The other important difference between the societies whose governments Biden and Macron took control of is the size and role of the forces of resistance, that is, workers and the left. For example, despite Macron vying for power against the bona fide fascist Le Pen, people and institutions identifying with the left correctly assessed what kind of candidate Macron was: “the pure and simple representative of capital” in the words of philosopher Jacques Rancière. The majority of those in 2017 who voted for far-left candidate Jean-Luc Mélenchon in the first round refused to vote at all in the second round.
“I will definitely not vote for Le Pen, but I’m not sure I will vote for Macron”, Eddy, a local government worker from Dijon, told the Guardian. “His politics will only bring more social injustice, and help the Front National get even bigger.”
A similar set of politics that ties fighting the far right with building a movement outside bourgeois control that can challenge any attacks that come from the bourgeoisie is what the US sorely needs. Yet sadly, throughout 2020, representatives of the US left put forward the opposite framework. The Democratic Socialists of America, for example, gave unconditional support to Biden’s candidacy. In a New York Times column titled “You’ve probably heard socialists won’t vote for Biden”, Jacobin editor Bhaskar Sunkara desperately reassured liberals that socialists would indeed be voting for Biden, supporting candidates running on the Democratic ballot line and refusing to “play spoiler” by building an independent left-wing alternative to the bourgeois Democratic Party.

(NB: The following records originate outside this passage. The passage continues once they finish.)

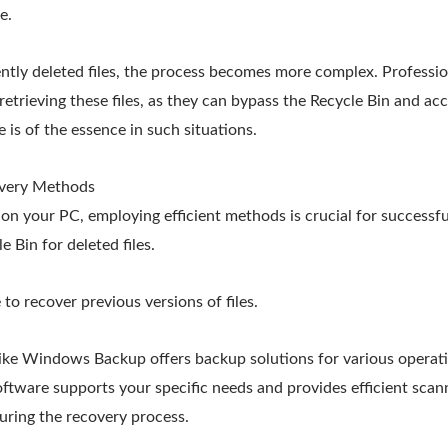
e.
tly deleted files, the process becomes more complex. Professio
 retrieving these files, as they can bypass the Recycle Bin and acc
 is of the essence in such situations.
overy Methods
on your PC, employing efficient methods is crucial for successf
 Bin for deleted files.
 to recover previous versions of files.
like Windows Backup offers backup solutions for various operati
ftware supports your specific needs and provides efficient scann
uring the recovery process.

More than just voting, workers’ institutions like trade unions have given Biden their uncritical support in the hope that the new president might offer them a line into the administration and halls of power. In addition, many in the unions and on the left have positioned themselves as advising Biden rather than criticising him. Not only does this fail to improve the declining membership and clout of US trade unions, it disarms workers, putting them in a position of subservience, relying on scraps that might fall from the table rather than fighting to improve their conditions and defending against potential future attacks.

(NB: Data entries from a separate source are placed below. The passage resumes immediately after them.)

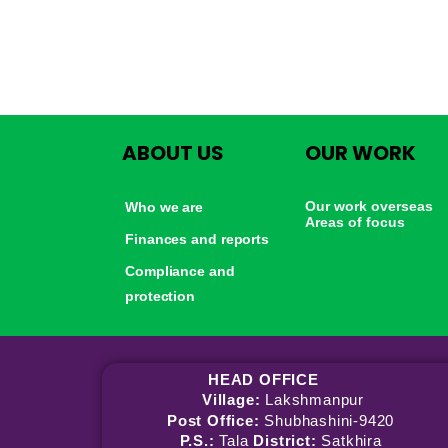
ABOUT US
OUR WORK
Our work overseas
Who we are
Areas of focus
Finances and reports
Compliance and
protection
HEAD OFFICE
Village:
Lakshmanpur
Post Office:
Shubhashini-9420
P.S.:
Tala
District:
Satkhira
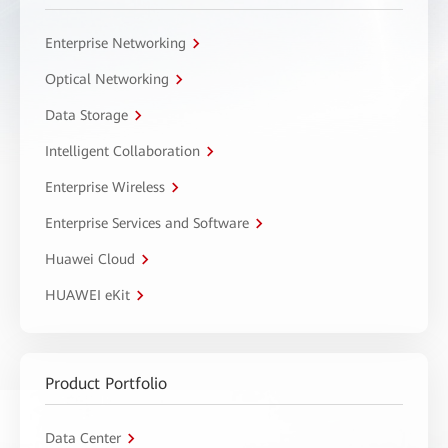
Enterprise Networking
Optical Networking
Data Storage
Intelligent Collaboration
Enterprise Wireless
Enterprise Services and Software
Huawei Cloud
HUAWEI eKit
Product Portfolio
Data Center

While the US left should be vigilant and prepared to fight any future growth of a Trump-inspired far right, the lure of anti-Trumpism inflated the material threat Trump posed and convinced progressives and the institutions they represent that they had no choice but to get behind a Biden presidency, rather than preparing to battle with whichever bourgeois candidate was elected.
Last year’s Black Lives Matter movement showed it is possible to build a broad, left-wing struggle for racial justice outside the control of bourgeois institutions like the Democratic Party. The prolonged struggle against Macron in France shows why that independence is necessary.